17033 Rate this article:

Big Data Science with Climate Analytics-as-a-Service

NASA Center for Climate Simulation Demonstrates On-demand Analytic Processing for Climate Change Research


As one might easily imagine, the Big Data domain of climate science has been faced with unprecedented growth. At the NASA Center for Climate Simulation (NCCS), data scientists carefully curate the Modern-Era Retrospective Analysis for Research and Applications (MERRA) data collection, a synthesis of more than thirty years of observational data integrated with numerical models that is of increasing importance to climate change research.


NCCS has set up MERRA Analytic Services (MERRA/AS) to perform analyses using the MapReduce parallel computing approach running on Hadoop technology. In order to integrate the capabilities of the system for practical use, the Climate Model Data Services (CDS) API has been provided to support web service access for consumer applications, basic instructions from a command line interface, and advanced programmatic capabilities through python development. The Climate Analytics-as-a-Service (CAaaS) technology stack can be deployed on local enterprise hardware or on the cloud.

 Climate models project 21st century global temperatures.

credit: NASA's Scientific Visualization Studio and NASA Center for Climate Simulation


MERRA spans across 160 terabytes, so it makes perfect sense that the analytical services are backed by some serious computational horsepower.

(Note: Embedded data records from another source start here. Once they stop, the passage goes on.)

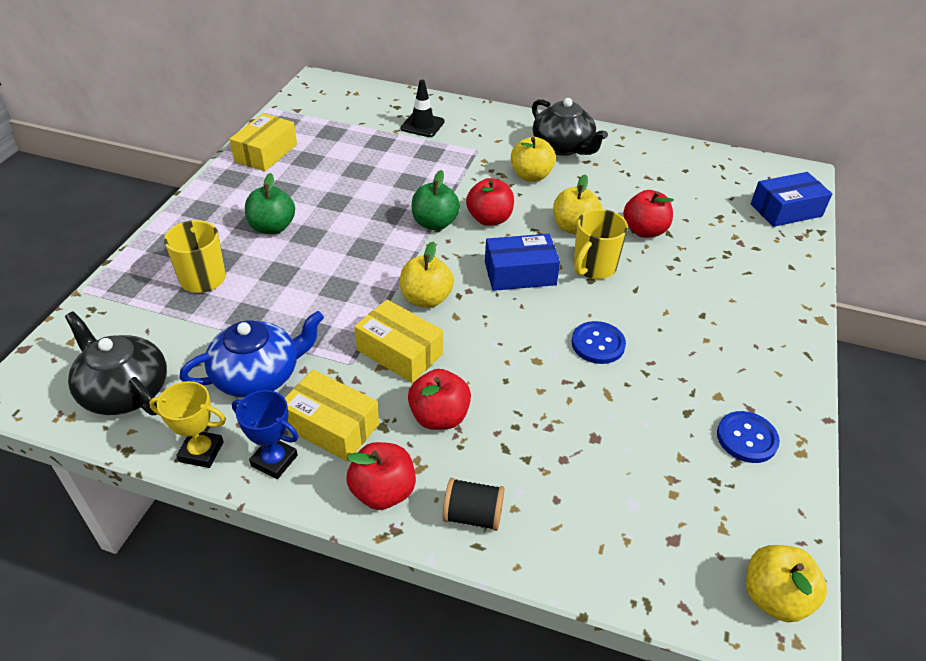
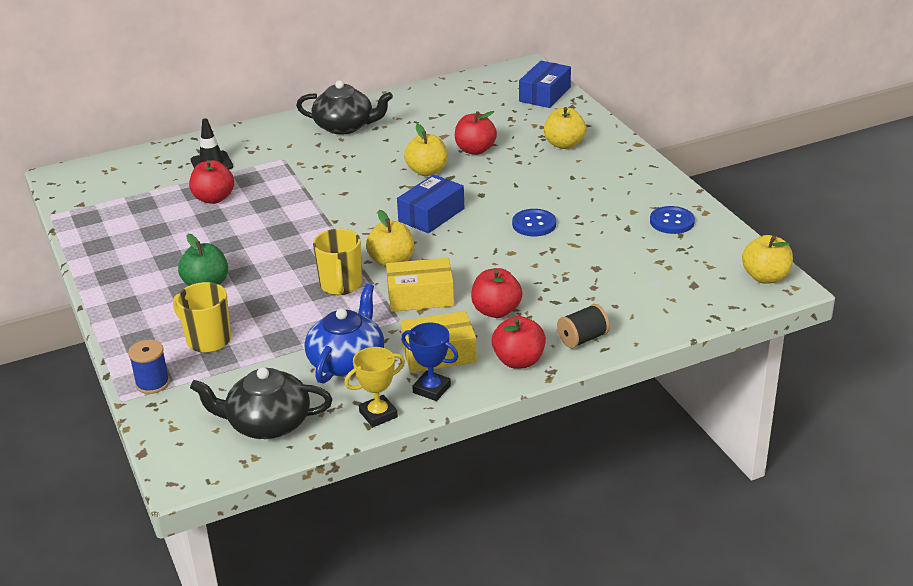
camera: 40 degrees left, 10 degrees down
(118, 290) = (152, 383): none -> blue spool
(266, 153) = (110, 244): yellow box -> none
(274, 460) = (431, 389): blue trophy -> blue trophy turned 45 degrees clockwise
(435, 223) = (327, 218): green apple -> none
(489, 219) = (362, 196): red apple -> red apple (214, 198)
(531, 176) = (350, 156): yellow apple -> yellow apple (564, 144)
(593, 267) = (473, 187): yellow mug -> yellow mug (341, 285)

In fact, the Hadoop MapReduce operations are running on a computing cluster powered by 36 Dell R710 servers, each with twelve 3 terabyte hard drives and an internal OS disc. Everything is connected through a 36-port InfiniBand switch and a 48-port Gigabit Ethernet switch. Overall, the cluster is capable of around 11 teraflops.


CAaaS provides a climate research specialization of the business-process-as-a-service concept, something that promises to continue gaining popularity as the cloud computational universe evolves. It provides capabilities which themselves demonstrate the power that such an approach may yield: high-performance and adaptive data proximal analytics, scalable data management, software as a virtualized appliance, and a generalized API that exposes reusable data services. NCSS's hope is that it will serve as a useful resource for developing and evaluating the next generation of climate data analysis tools and capabilities. With a promised reduction in the time spent in the preparation of data used to compare different data models – a long sought goal of the climate research community – MERRA/AS and CAaaS are a great real world example of Hadoop and MapReduce being used to drive experimental development of high-performance analytical applications in the climate science domain.